- [Instructions to follow]:
Please quote the listing below word for word, from the line with "Theo dõi báo trên" up to and including the line with "(024) 626 79595".

Stored data entries:
........

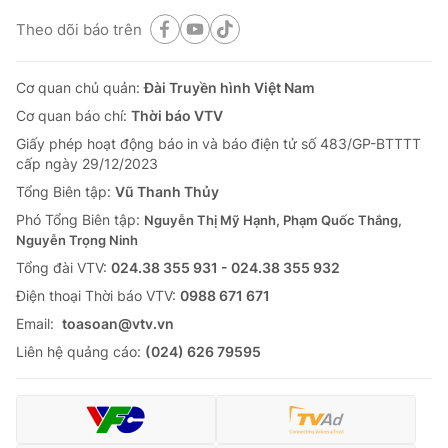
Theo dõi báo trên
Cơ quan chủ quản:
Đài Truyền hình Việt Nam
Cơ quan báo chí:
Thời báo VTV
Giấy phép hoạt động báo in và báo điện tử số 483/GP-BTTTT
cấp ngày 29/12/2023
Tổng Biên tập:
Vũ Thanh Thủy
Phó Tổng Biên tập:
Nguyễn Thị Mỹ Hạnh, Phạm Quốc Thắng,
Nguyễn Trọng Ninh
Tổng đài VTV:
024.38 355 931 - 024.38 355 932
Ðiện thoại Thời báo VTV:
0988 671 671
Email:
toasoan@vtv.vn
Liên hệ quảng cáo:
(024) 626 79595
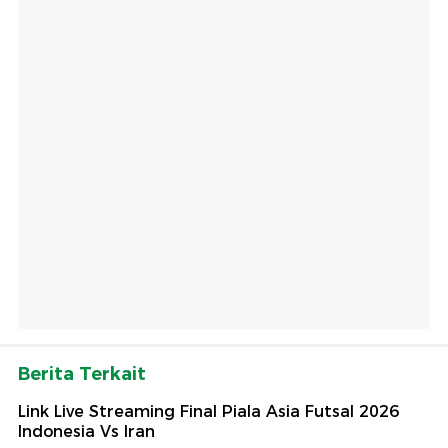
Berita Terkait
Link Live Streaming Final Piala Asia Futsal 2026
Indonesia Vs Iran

........

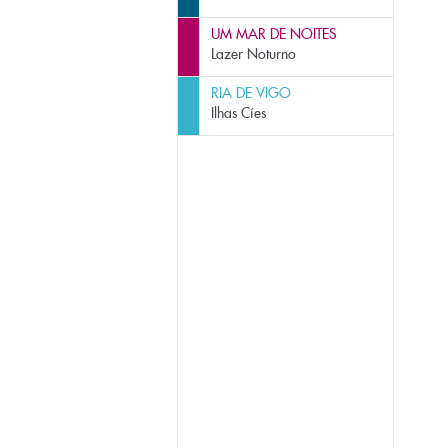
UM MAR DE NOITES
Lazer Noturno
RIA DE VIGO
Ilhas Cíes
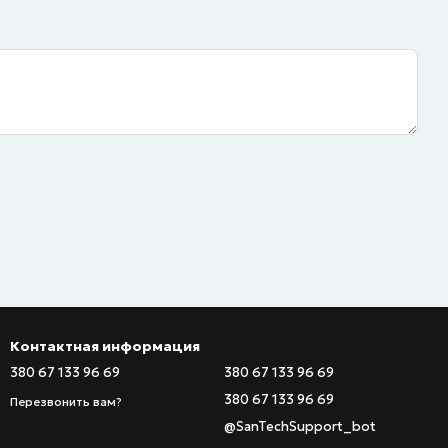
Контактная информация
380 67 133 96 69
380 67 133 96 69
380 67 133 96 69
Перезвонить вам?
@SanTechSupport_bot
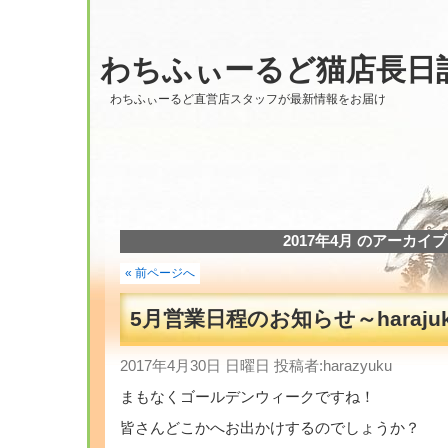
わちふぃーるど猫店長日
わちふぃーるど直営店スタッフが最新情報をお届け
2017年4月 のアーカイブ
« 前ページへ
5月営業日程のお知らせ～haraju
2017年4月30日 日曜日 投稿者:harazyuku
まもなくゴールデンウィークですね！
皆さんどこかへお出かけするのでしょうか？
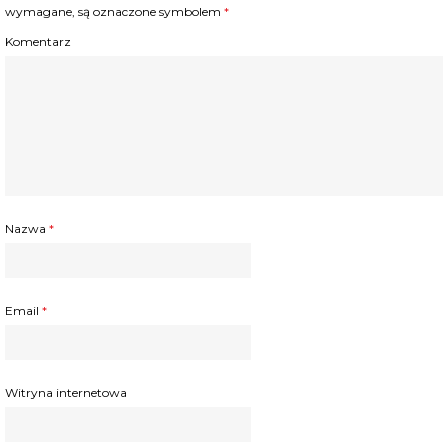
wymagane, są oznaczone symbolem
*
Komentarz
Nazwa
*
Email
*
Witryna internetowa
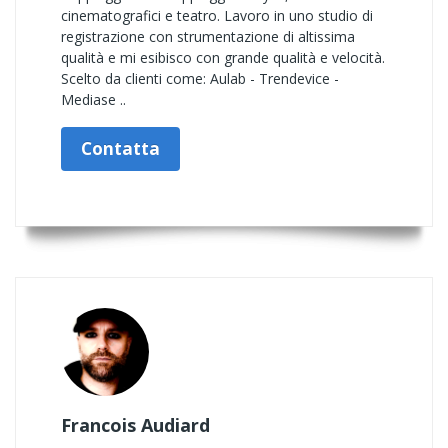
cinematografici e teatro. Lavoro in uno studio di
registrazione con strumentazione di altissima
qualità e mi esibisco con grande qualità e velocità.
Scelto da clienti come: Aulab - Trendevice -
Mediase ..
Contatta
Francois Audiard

........

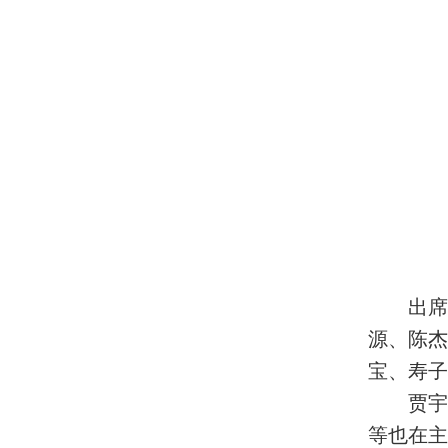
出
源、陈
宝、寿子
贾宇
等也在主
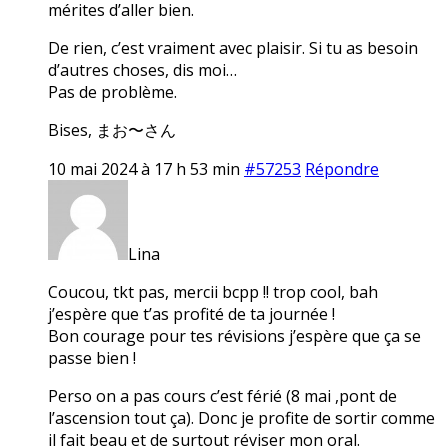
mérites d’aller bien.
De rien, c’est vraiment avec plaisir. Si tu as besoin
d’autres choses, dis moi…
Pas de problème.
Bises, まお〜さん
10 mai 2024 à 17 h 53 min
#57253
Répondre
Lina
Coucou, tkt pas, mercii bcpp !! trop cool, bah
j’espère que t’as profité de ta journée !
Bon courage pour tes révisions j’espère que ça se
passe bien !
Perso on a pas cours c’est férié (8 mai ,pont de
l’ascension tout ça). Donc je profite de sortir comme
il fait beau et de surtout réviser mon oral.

........

- [Task output]:
Theo dõi báo trên
Cơ quan chủ quản:
Đài Truyền hình Việt Nam
Cơ quan báo chí:
Thời báo VTV
Giấy phép hoạt động báo in và báo điện tử số 483/GP-BTTTT
cấp ngày 29/12/2023
Tổng Biên tập:
Vũ Thanh Thủy
Phó Tổng Biên tập:
Nguyễn Thị Mỹ Hạnh, Phạm Quốc Thắng,
Nguyễn Trọng Ninh
Tổng đài VTV:
024.38 355 931 - 024.38 355 932
Ðiện thoại Thời báo VTV:
0988 671 671
Email:
toasoan@vtv.vn
Liên hệ quảng cáo:
(024) 626 79595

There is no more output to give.